"Shooting consistently good standing is a matter of rounds down range, with a thoughtfully executed goal."
Hang around one or two of our matches, and when it comes time to shoot standing, you'll likely hear a shooter call the third stage of fire by the nickname "awful hand." Sooner or later, you'll also hear someone point out "Matches are lost in the prone position, and won in the offhand." All of this points to the Catch-22 of offhand shooting: it is a serious challenge for new and experienced shooters, and yet no shooter can be competitive without a great standing score.
Which brings us to the content of this article, written by Carl Bernosky.
Carl Bernosky is an accomplished shooter, with multiple wins to his credit, including the 2007 and 2008 NRA National High Power Rifle championships.
Of course I will let the article speak for itself, but there is one thing that jumps out to me each time I read it. Despite Bernosky's impressive credentials as a competitive shooter, he still places great emphasis on the need to practice, to get in his "comfort zone" with the rifle in preparation for a match. And as the first line quoted above implies, it is practice with a plan. As I read it, it isn't enough to stand there and just pull the trigger--you need to develop a sens of what you're doing and why. As the author puts it, here is a "roadmap to your own success shooting standing."
Here is the article in its entirety, reprinted from USRifleTeams.com with permission.
Posted 24 September 2012 - 10:21 PM – USRIFLETEAMS.COM
Shooting consistently good standing is a matter of rounds down range, with a thoughtfully executed goal.
But first, your hold will determine the success you will have.

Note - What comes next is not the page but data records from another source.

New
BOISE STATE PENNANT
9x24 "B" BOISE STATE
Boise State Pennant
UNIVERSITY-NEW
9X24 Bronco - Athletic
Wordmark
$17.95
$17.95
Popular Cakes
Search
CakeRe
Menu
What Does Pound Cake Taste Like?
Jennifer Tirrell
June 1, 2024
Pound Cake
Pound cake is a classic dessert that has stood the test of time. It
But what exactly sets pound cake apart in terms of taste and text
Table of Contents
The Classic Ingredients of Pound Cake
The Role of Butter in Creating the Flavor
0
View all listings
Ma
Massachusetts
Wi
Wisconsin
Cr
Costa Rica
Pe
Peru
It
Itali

#1 your hold has to be 10 ring to shoot 10’s. This means that there should be a reasonable amount of time (enough to get a shot off) that your sights are within your best hold. No attention should be paid to the sights when they are not in the middle, it’s wasted energy. My best hold is within 5 seconds after I first look though my sights. I’m ready to shoot the shot at that time. If the gun doesn’t stop I don’t shoot . . . I start over.
#2 the shot has to be executed with the gun sitting still within your hold. If the gun is moving . . . it’s most likely moving out, and you’ve missed the best part of your hold.
#3 recognizing that the gun is sitting still and within your hold, with lots of training (dry fire or live fire) will initiate you firing the shot. It’s not subconscious to me, but it’s close.
#4 don’t disturb the gun when you shoot the shot. That being said, I don’t believe in ball and dummy rounds drills and being surprised when the shot goes off. I consciously shoot every shot. Sometimes they are a mistake and I over-hold, but the more I train the less of these I get. If I get a dud round my gun will dip. This is very noticeable to me when shooting pistol. I can shoot bullet holes at 25 yards, but if I’ve miscounted the rounds I’ve fired out of my magazine, my pistol will dip noticeably . . . so do the pistols of the best pistol shooters I’ve watched and shot with. One might call this a “jerk,” I call it “controlled aggressive execution . . . executed consistently.” I don’t believe you can learn to ignore recoil. You must be consistent in your reaction to it.
#5 know your hold and shoot within it. The best part of my hold is about 4 inches. When I get things rolling I recognize a still gun within my hold and execute the shot. I train to do this every shot. Close 10’s are acceptable Mid-ring 10’s are not. If my hold were 8 inches I would train the same way. Shoot the shot when it is still within the hold, and accept the occasional 9 but not accepting the shots out of my hold.
#6 rounds down range. I shudder to think the amount of rounds I’ve fired standing in my life, and it still takes a month of shooting standing before Perry to be in my comfort zone. That month before Perry I shoot about 2000 rounds standing, 22 shots at a time. It peaks me at just about the right time.
This is a picture to what I believe it takes to shoot good standings. I hope it gives some insight, understanding, and a roadmap to your own success shooting standing.